Едва сев, он тут же заказал вина, а когда его принесли, выпил одним глотком полчашки, потом довольно вздохнул.

По идущему от него запаху я поняла, что ему пришлось много бегать.

– Я бы предложил поднять тост, но, по-моему, ты для этого слишком пьяна, – со смущенной улыбкой сказал он.

На меня накатило такое дикое желание показать ему, как я сердита, что я даже поднесла к губам пустую чашку.

– Давай завтра возьмем вина повкуснее. Переночуем на постоялом дворе. Эх, как приятно зарабатывать деньги, – сладко произнес мой спутник и допил свою чашку.

Несомненно, он был искренне счастлив. И глядя на эту его улыбку, я не смогла удержаться от того, чтобы тоже улыбнуться.

– А на сегодня хватит. Ты идти можешь?

Я взяла предложенную руку так, словно это было первое предложение за века; от выпитого во мне все пылало. На меня накатила теплая сонливость, ею будто пропиталась вся моя голова.

– Держись. До постоялого двора совсем недалеко.

Чем больше он мне говорил держаться и спрашивал, в порядке ли я, тем сильнее подо мной качалась земля.

Я позволила ему вести меня за руку, точно ребенка, и мы вышли в сумеречный город.

Мои уши тотчас залили звуки. Хоть глаза мои и были почти закрыты, я ощущала жизнь города: разговоры людей, голоса животных, стук разных предметов друг о друга или о землю.

Среди всей этой какофонии особенно выделялось биение сердца моего спутника.

Или это мое собственное сердце?

Я не могла разобраться, и это было как-то странно приятно.
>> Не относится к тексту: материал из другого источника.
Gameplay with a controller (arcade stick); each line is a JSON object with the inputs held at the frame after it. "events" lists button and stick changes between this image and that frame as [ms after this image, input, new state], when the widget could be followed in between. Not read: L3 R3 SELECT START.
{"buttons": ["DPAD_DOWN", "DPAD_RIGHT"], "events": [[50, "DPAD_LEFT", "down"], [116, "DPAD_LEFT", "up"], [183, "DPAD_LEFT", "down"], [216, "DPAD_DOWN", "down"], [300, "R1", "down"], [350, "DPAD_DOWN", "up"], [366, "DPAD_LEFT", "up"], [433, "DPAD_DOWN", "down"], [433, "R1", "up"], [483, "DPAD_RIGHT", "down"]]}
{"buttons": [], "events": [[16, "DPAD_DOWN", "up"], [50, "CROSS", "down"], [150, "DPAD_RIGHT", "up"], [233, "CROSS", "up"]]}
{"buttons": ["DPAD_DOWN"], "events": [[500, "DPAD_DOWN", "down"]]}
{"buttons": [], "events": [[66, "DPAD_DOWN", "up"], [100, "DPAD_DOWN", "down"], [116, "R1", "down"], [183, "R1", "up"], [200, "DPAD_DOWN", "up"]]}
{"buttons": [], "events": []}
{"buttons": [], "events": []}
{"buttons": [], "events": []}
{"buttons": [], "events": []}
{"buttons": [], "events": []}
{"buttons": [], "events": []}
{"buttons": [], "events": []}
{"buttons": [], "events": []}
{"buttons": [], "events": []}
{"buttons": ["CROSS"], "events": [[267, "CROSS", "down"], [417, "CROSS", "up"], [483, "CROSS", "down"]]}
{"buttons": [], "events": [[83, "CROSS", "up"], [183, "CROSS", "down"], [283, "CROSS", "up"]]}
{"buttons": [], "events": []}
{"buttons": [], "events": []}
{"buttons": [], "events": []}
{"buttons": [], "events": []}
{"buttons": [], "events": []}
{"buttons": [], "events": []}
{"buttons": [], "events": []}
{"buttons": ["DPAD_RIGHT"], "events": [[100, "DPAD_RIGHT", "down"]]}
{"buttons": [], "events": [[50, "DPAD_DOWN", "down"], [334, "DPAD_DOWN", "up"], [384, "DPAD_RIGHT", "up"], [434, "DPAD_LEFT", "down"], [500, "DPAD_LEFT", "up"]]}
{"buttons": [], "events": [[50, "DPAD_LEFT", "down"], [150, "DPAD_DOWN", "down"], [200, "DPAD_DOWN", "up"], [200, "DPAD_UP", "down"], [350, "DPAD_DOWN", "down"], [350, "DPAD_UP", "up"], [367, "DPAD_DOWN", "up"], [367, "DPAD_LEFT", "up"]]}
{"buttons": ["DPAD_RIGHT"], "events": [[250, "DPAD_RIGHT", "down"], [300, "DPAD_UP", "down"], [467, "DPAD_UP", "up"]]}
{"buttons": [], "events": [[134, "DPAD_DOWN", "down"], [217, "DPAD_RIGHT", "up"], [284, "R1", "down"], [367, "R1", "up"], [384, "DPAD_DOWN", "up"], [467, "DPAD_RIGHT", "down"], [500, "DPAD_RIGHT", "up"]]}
Моя походка была легка, и все, о чем я могла думать, – рука моего спутника, ведущая меня вперед.

Если бы только это могло длиться вечно.

Я стряхнула эту мысль – абсурд! И ровно в этот самый миг –

– Что значит, ты не можешь купить эти меха?! – кто-то грозно воскликнул, и я тотчас спустилась с небес на землю.

– Это значит, что мы не можем их купить. Я получил весточку от гильдии, что кто-то ходит по городу и покупает-продает меха, там у него какая-то непонятная схема. Мы не можем покупать, пока не узнаем больше.

– Что за ерунда?!

В таком шумном городе, как этот, ни у кого нет времени остановиться и прислушаться к одиночному выкрику. Но у моего спутника, только что сорвавшего неплохой куш, время нашлось.

– Чуть не попал, – сказал он, посмотрев на меня, и ухмыльнулся.

В кои-то веки все прошло хорошо, подумала я и улыбнулась ему, чувствуя некое изощренное удовольствие от того, что теперь у нас есть общий секрет.

Но, похоже, торговцы, очутившиеся в опасной ситуации, не собирались с ней мириться.

– Позови главу гильдии! – выкрикнул наконец один из них, стукнув кулаком по лотку с товарами.

Лишь теперь люди стали останавливаться и поворачивать головы в сторону скандала. Еще один торговец с громадной связкой шкур за спиной начал бушевать, но это выглядело наигранным. Вероятно, он хотел таким образом надавить на покупателей, чтобы заставить-таки приобрести его меха. Мой спутник тоже иногда такое проделывает – торговцы на удивление хорошо умеют приспосабливаться.

Я остановилась посмотреть. Впечатляющее было зрелище.

– Идем, – и мой спутник, вовремя выбравшийся из этой схемы, потянул меня за руку. Его лицо было напряжено; хотя сам он остался с прибылью, ему было больно смотреть, как другие несут убытки.

Он, конечно, дурень, но, во всяком случае, добросердечный дурень. Подумав так, я позволила ему тянуть меня за собой. И тут –

– Смотри! На них печать Дина Ольбрука! И ты говоришь, что не купишь? – воскликнул торговец, сорвав связку шкур с плеча и размахивая ими. Второй торговец, к которому он обратил это требование, явно был в затруднении. Несомненно, эта самая печать что-то значила.

Я достаточно долго наблюдала своего спутника за работой и начала понимать, что у людей есть такая штука, как «доверие». Они часто покупают и продают товары у людей, с которыми никогда раньше не встречались, поэтому такая штука очень важна. Если у этого торговца есть что-то, что должно дать ему доверие других, и все равно ему отказывают – понятно, что он зол.

События явно начинали развиваться интересно; я попробовала посмотреть еще, но мой спутник не дал, поспешно потянув меня за руку – однако тут же он сам застыл на месте. И вовсе не из сочувствия к торговцу.

Связка шкур в руках того человека – что-то очень знакомое было на кожаном шнурке, который ее удерживал. Оно выделялось на буром меху – нечто темно-серебристое.

Мой спутник потянул меня за руку сильнее прежнего, но я заупрямилась, глядя через плечо. А потом покосилась вниз, туда, где под балахоном был мой хвост. Снова посмотрела на разъяренного торговца – и наконец осознала, что металлическая штучка на его связке точно такая же, как та, что я надела себе на хвост.

И что хуже всего – скреплены и помечены этой штучкой были лисьи меха невеликого качества, всклокоченные и сухие.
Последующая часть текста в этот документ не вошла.